Adam Castillejo - the now 40-year-old "London Patient" who has decided to go public with his identity - has no detectable active HIV infection in his blood, semen or tissues, his doctors say.
It is now a year after they first announced he was clear of the virus and he still remains free of HIV.
Lead researcher Prof Ravindra Kumar Gupta, from the University of Cambridge, told BBC News: "This represents HIV cure with almost certainty.
"We have now had two and a half years with anti-retroviral-free remission.
"Our findings show that the success of stem-cell transplantation as a cure for HIV, first reported nine years ago in the Berlin Patient, can be replicated."
But it will not be a treatment for the millions of people around the world living with HIV.
The aggressive therapy was primarily used to treat the patients' cancers, not their HIV.
And current HIV drugs remain very effective, meaning people with the virus can live long and healthy lives.
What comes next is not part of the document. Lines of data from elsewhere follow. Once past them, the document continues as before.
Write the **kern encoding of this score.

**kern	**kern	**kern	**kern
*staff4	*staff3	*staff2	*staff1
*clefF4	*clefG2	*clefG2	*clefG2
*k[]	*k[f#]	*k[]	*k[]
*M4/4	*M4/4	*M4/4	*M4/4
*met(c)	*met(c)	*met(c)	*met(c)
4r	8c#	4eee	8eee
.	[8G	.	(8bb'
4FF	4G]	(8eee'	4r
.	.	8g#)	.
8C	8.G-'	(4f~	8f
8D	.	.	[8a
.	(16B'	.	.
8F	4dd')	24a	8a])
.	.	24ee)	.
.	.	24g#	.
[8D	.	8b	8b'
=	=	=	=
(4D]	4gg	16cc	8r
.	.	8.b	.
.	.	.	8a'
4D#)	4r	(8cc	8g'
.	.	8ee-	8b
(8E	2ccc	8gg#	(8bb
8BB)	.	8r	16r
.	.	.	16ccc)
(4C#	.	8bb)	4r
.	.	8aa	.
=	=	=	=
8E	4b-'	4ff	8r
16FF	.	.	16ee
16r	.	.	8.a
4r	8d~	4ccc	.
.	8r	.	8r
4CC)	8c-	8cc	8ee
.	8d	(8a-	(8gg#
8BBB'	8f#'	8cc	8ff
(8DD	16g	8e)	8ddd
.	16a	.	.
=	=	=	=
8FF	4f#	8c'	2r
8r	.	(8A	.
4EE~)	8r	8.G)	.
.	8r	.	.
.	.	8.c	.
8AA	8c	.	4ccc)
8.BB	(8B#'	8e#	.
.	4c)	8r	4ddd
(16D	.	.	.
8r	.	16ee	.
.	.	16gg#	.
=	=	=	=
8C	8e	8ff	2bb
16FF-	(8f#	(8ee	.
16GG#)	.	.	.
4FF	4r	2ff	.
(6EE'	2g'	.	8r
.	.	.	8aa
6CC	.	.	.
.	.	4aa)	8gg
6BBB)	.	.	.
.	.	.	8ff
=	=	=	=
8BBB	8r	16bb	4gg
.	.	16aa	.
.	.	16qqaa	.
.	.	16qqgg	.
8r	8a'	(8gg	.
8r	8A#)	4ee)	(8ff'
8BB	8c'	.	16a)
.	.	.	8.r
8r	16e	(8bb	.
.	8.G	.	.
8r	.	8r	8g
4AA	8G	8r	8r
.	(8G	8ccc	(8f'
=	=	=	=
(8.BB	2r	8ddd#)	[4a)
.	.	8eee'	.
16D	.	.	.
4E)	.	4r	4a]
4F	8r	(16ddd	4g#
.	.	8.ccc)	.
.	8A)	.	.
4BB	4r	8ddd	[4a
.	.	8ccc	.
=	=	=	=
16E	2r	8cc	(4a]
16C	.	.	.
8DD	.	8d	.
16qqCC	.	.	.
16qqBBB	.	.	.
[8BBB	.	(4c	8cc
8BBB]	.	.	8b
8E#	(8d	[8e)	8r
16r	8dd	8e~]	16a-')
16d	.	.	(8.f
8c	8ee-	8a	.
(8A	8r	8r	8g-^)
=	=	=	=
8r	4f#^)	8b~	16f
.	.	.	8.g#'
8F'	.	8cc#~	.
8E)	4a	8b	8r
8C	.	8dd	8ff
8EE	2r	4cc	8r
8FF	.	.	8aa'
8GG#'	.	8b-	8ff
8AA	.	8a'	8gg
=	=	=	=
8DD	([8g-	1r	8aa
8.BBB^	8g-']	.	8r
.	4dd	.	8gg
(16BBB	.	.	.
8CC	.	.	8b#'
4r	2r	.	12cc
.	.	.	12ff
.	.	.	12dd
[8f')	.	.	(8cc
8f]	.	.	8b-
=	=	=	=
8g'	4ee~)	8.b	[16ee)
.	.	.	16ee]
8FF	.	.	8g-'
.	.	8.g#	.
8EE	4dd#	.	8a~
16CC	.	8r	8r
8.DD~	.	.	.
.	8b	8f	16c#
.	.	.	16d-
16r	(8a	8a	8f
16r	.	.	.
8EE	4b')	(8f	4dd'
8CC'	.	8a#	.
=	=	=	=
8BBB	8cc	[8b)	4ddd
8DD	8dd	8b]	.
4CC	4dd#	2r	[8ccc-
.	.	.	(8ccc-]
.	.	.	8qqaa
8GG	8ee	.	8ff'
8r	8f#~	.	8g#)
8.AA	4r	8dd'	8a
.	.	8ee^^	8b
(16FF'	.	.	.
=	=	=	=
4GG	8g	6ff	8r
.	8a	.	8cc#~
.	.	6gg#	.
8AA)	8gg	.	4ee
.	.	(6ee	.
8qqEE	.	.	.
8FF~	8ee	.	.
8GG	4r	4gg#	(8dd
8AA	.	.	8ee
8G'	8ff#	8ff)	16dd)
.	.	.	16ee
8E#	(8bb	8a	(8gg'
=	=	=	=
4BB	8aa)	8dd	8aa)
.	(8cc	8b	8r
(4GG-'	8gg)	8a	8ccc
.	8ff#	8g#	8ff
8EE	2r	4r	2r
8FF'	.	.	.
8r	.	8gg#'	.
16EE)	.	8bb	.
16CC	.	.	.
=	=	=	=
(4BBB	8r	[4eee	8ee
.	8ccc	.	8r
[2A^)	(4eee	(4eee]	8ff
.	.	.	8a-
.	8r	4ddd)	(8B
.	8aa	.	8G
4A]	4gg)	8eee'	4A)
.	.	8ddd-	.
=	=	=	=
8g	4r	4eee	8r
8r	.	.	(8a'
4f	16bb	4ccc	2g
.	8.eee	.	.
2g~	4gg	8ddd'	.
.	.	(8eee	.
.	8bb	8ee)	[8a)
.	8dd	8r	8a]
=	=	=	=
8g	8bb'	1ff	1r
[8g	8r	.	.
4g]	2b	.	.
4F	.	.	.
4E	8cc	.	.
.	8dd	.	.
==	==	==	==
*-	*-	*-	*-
Prof Gupta said: "It is important to note that this curative treatment is high-risk and only used as a last resort for patients with HIV who also have life-threatening haematological malignancies.
"Therefore, this is not a treatment that would be offered widely to patients with HIV who are on successful anti-retroviral treatment."
But it might offer hope of finding a cure, in the future, using gene therapy.
How does it work?
CCR5 is the most commonly used receptor by HIV-1 - the virus strain of HIV that dominates around the world - to enter cells
But a very small number of people who are resistant to HIV have two mutated copies of the CCR5 receptor.
This means the virus cannot penetrate cells in the body it normally infects.
Researchers say it may be possible to use gene therapy to target the CCR5 receptor in people with HIV.
It is the same receptor the now jailed Chinese scientist He Jiankui worked on when he created the world's first gene-edited babies.
Is it a permanent cure?
The tests suggest 99% of Mr Castillejo's immune cells have been replaced by donor ones.
But he still has remnants of the virus in his body, as does Mr Brown.
And it is impossible to say with absolute certainty his HIV will never come back.
Mr Castillejo told the New York Times: "This is a unique position to be in, a unique and very humbling position.
"I want to be an ambassador of hope.
"I don't want people to think, 'Oh, you've been chosen.'
"No, it just happened.
"I was in the right place, probably at the right time, when it happened."
Prof Sharon Lewin, from the University of Melbourne, Australia, said: "Given the large number of cells sampled here and the absence of any intact virus, is the London Patient truly cured?
"The additional data provided in this follow-up case report is certainly encouraging but unfortunately, in the end, only time will tell."